One show that I found it interesting is absent from the list I provided above is Gilligan's Island. It only ran three seasons:
- #18 (tied with the Munsters) in 64/5
- #22 in 65/6
- Outside the top-30 in 66/7
Gilligan's Island was wildly successful in syndication and, IMHO, is MUCH better remembered than a lot of the shows that crushed it in the ratings race during it's original run.
This is a great example of what happens with top athletes. On the one hand, you have some that barely make their HOF when they're no better or worse than those who barely miss their HOF. Most HOFers stay famous while the ones who don't tend to gradually disappear to time.

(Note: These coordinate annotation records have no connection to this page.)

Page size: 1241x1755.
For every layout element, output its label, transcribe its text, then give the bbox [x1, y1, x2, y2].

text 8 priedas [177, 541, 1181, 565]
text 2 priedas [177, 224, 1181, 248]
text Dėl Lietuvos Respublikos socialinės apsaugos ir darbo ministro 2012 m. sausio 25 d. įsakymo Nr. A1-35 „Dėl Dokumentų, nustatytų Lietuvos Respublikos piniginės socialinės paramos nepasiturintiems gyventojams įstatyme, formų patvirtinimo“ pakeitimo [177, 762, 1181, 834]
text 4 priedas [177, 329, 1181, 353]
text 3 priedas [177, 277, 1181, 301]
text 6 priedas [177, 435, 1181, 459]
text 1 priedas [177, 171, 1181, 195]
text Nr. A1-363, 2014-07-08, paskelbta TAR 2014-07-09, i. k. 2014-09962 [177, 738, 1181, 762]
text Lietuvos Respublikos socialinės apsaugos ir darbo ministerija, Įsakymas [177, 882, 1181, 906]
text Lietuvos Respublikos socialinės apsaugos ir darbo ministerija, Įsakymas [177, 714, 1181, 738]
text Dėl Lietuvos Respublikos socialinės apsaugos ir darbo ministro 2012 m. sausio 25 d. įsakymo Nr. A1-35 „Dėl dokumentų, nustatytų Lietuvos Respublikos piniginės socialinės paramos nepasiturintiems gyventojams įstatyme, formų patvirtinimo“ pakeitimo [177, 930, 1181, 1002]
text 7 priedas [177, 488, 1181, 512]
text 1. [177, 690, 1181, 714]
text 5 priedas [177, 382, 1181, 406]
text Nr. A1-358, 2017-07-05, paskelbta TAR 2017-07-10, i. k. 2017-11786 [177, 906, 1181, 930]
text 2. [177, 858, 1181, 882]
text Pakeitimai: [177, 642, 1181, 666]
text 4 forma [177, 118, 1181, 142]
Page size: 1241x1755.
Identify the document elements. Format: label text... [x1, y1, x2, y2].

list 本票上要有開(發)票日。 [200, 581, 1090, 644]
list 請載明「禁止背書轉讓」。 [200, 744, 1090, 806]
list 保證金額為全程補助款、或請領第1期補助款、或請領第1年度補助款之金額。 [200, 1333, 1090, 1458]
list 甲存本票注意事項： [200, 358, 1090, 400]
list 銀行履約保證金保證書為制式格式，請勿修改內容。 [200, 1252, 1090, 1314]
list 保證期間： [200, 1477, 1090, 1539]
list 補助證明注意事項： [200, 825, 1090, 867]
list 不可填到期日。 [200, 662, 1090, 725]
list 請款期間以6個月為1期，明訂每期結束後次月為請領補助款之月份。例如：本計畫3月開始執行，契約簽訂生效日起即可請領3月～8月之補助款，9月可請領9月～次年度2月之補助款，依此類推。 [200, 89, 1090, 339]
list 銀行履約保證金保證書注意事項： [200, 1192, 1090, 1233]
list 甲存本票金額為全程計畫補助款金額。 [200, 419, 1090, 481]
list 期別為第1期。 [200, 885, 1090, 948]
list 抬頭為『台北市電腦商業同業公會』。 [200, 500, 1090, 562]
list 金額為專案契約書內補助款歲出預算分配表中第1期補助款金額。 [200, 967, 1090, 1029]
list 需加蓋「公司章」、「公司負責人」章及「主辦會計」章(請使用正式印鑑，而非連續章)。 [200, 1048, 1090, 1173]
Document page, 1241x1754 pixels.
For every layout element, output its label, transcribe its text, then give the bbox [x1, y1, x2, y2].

But even within the HOF players, some are continually held above and get mentioned and others fall by the wayside.
In the NBA, any one of us could rattle off 20 all-time greats, even if we're not major basketball fans. Our 20 would include extra players from our sweet-spot, age-wise. But I bet our lists would have the same 16-17 players and would omit the same 5-6 players who had equal careers of those we all mentioned.
Guys like George Gervin, Moses Malone, etc.
You can do it for any sport.
Tris Speaker, Al Kaline, Tim Keefe, etc in baseball.
I think the NFL does the best avoiding this. But I think in 30-40 years, because of guys like LT, Reggie White, and Bruce Smith, players like Rickey Jackson or Chris Doleman will become anonymous.
The 25th-ranked player all-time in value is Carl Eller. Never heard of him before in my life. Don't recall any deep voice saying his name on NFL Films. So they exist, just fewer of them imo.
College football has it built-in with mid-major teams' players.